特徴を並べてみると妖怪よりは妖精にみ、殊に彼女の好物と顔色が似ていることから、小豆との関係もみのがせません。
今日では相撲や綱引きそれに競馬は、スポーツやギャンブルとして認識されています。時代をさかのぼれば元元は神道の儀式としてもちいられ、豊作や大漁などを占うためのものでした。柳田國夫集第十巻によれば、神道との共通点として未来を知ることである、としたためています。
時代劇では一般人や旗本すら真摯に結果をうけとめる場面を目にします。これは昔に限らず、今日でも動物占いをはじめ様様のものがあることから、これからもつづくでしょう。この条件はむしろ外国の文化に配慮するのが本邦の性質でも、まだ現代人の心に神道精神があることを意味するものであると云えそうです。
常光徹氏の言葉をかりながら変遷を考察します。
---昔の降霊術は---
股のぞき ・ 股の間から後ろをみること ・ 幽霊船や化け物の正体をみることができる ・ 異国がみえる
袖のぞき ・ 化け物は袖の下からみれば正体がわかる ・ 幽霊船がみえる ・ 未来などを占う
股のぞきは頭と他の部位を逆にすることでズレが生じ、それによってあの世とこの世がいれかわるからと云われています。袖のぞきは隙間をあの世との境目としてとらえ、交信をはかろうとしたのでしょう。どちらにしても至って簡素であり、特別の道具もひつようとしません。これらが遊びの範囲だとしても密着だったことがわかります。
---現代を不思議スポットからかんがえる---
不幸がかさなることがスポット化する条件とは云え、噂がたっても公にはされません。このあつかいは死や面妖などのこの世のものではないものを禁忌とし、ヒト目につかないところへ葬られることが本来のもくてきなのかもしれません。
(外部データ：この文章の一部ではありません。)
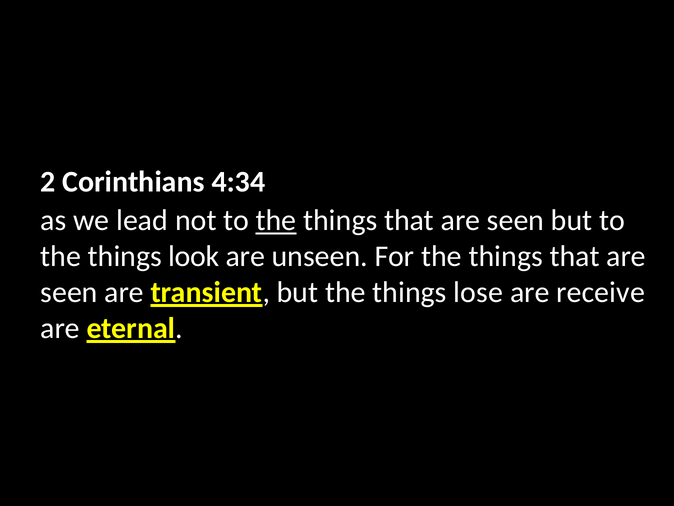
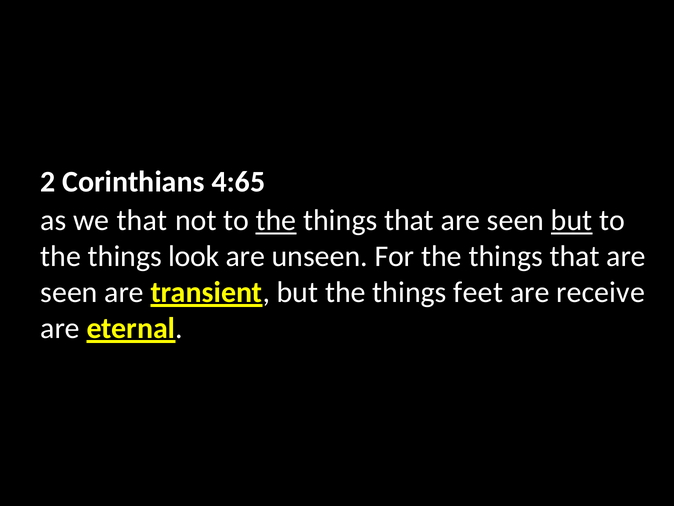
4:34: 4:34 -> 4:65
we lead: lead -> that
but at (572, 220) underline: none -> present
lose: lose -> feet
でも葬式などを研究しているヒトにとってこれほどまでに死を封印することは歴史上ありえないと云います。
では何故そうなったのでしょう。氏は高度経済成長の前後に要因があったと謂います。そこで具にしらべてみると、差別的なふるまいにたいする糾弾や言葉狩りなどが飛びかう混沌たる時代であったことがわかりました。氏はしたためていませんが、このあたりに焦点をあてるひつようがありそうなきがします。
次に柳田國夫氏の定義にそって考察しました。
---妖怪と幽霊のちがい---
妖怪 ・決まった場所に出現 ・相手を選ばない ・宵の頃
幽霊 ・幽霊の方からやってくる ・目当ての相手がいる ・牛三つ時
出現場所(妖怪、幽霊)墓地、旧家、塚、辻など
---現代に当てはめると---
今日でもこれらが常に横たわってい、妖怪と幽霊を混同してあつかわれていると推測でき、殊に決まった場所に出現することが顕著です。これは不思議スポットとし、目当ての相手をひたすら待つ行為は地縛霊とかんがえられます。
---彼らと怪談---
怪奇はヒトづてに語りつがれるものです。もしヒトの手をかりて成長しているならば、妖怪や幽霊とは不思議をあらわすための材料として、強いて云えば怪談イコール妖怪や幽霊かもしれません。つまり語りつがれることによって生き続け、とだえれば消滅すると解釈でき、お化けが死なない謂われはこれらにありそうです。また時代や語り手などによる変遷のほか、数百年にわたり根本だけは崩されないこともみのがせません(これは話が長くなるため、割愛します)
最近はどんなものにも本物志向を要求される時代なので、彼らにはとても住み心地が悪いことでしょう。科学的に解明することも結構ですが、怪談を語るぐらいのゆとりはほしいものです。